** The input **
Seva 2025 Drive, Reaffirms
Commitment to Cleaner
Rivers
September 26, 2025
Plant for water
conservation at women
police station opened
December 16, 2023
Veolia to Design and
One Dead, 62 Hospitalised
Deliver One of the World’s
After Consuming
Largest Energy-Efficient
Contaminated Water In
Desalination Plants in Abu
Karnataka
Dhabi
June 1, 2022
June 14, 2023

** Task prompt **
Produce verbatim the lines starting at the one with "December 16, 2023" and ending at the last line of the material, both ends included. Add no other line.

** Written solution **
December 16, 2023
Veolia to Design and
One Dead, 62 Hospitalised
Deliver One of the World’s
After Consuming
Largest Energy-Efficient
Contaminated Water In
Desalination Plants in Abu
Karnataka
Dhabi
June 1, 2022
June 14, 2023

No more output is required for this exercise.